Auch aus der per Mail der Beteiligten zu 1 erteilten Auskunft der Gemeinde (und nicht des Landratsamts) ergibt sich kein Anhaltspunkt dafür, dass der Bodenwert lediglich bei 6 €/qm liege. Mitgeteilt wird vielmehr lediglich, dass das Bewertungsgrundstück nach dem Flächennutzungsplan der Gemeinde im Außenbereich liege und sich eine Bebauung und Beurteilung dementsprechend nach § 35 BauGB richte.
bb) Der von dieser Grundlage abgeleitete und als rechnerische Quote von 10% gebildete Wert für die restliche, als Gartenland genutzte und nutzbare Grundstücksfläche entspricht allgemein üblicher Bemessung. Die Einteilung des Gesamtgrundstücks in verschiedene Wertzonen entspricht ebenfalls allgemeinen Bewertungsgrundsätzen und ist nicht zu beanstanden.
cc) Gegen die Richtigkeit des Gebäudewerts sind keine Einwendungen erhoben.

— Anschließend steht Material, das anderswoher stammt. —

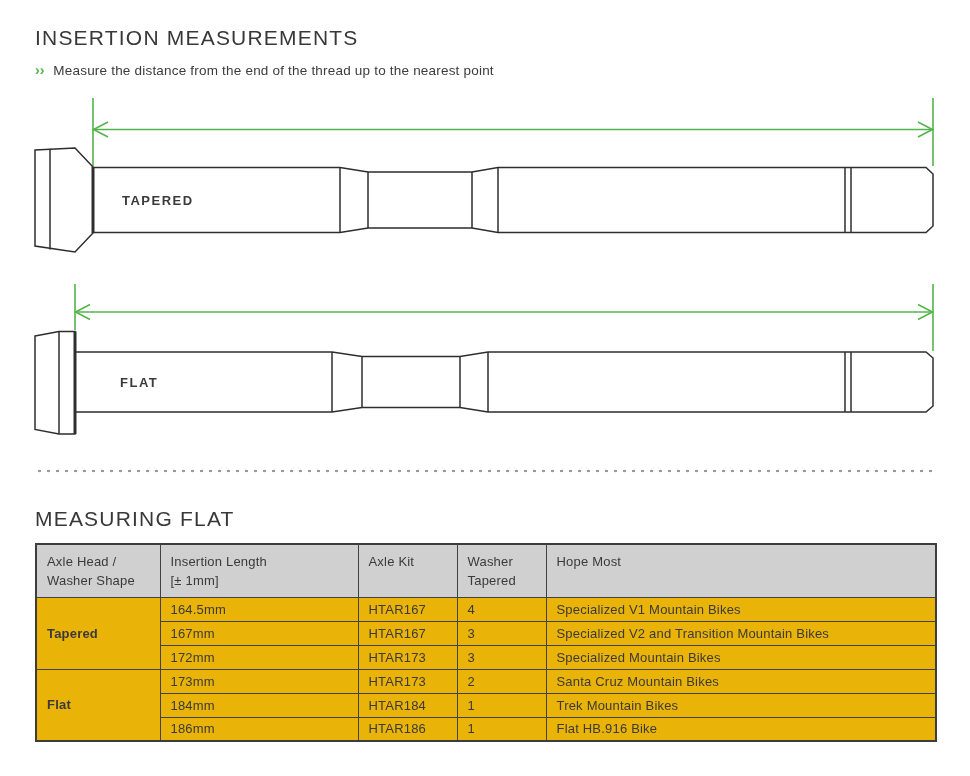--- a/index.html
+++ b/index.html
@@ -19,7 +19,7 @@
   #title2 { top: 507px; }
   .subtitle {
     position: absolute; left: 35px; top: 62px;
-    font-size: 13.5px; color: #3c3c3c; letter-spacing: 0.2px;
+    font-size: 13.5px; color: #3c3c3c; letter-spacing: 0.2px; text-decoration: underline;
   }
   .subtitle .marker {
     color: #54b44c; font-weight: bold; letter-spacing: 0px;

Es sind auch keine Umstände ersichtlich, die zu Zweifeln Anlass geben würden.
Gleiches gilt mit Blick auf die Bewertung der Landwirtschaftsfläche.
c) Bei der Wertfestsetzung ist schließlich zutreffend berücksichtigt, dass sich der Eigentumswechsel lediglich auf einen 6/10-Anteil bezieht.
2. Für die Eintragung der Vormerkung, die einen unter Bedingungen stehenden Rückübertragungsanspruch sichert (sog. Rückauflassungsvormerkung), ist nach ständiger Rechtsprechung des Senats regelmäßig entsprechend § 51 Abs. 1 Satz 2 GNotKG nur die Hälfte des Grundstückswerts der nach § 45 Abs. 3 GNotKG maßgebliche Wert (Senat vom 9.7.2015, 34 Wx 136/15 Kost = FGPrax 2015, 230).
Dies ist bei der Wertfestsetzung bereits berücksichtigt.
3. Auch die nach § 52 Abs. 4 und Abs. 5 GNotKG vorgenommene Berechnung des Werts für die Eintragung des Nießbrauchs ist deshalb nicht zu beanstanden.
4. Eine Kostenentscheidung ist nicht veranlasst (§ 83 Abs. 3 GNotKG).
Gegen diese Entscheidung ist kein Rechtsmittel gegeben (§ 83 Abs. 1 Satz 5 i. V. m. § 81 Abs. 4 GNotKG; Korintenberg/Fackelmann § 81 Rn. 170).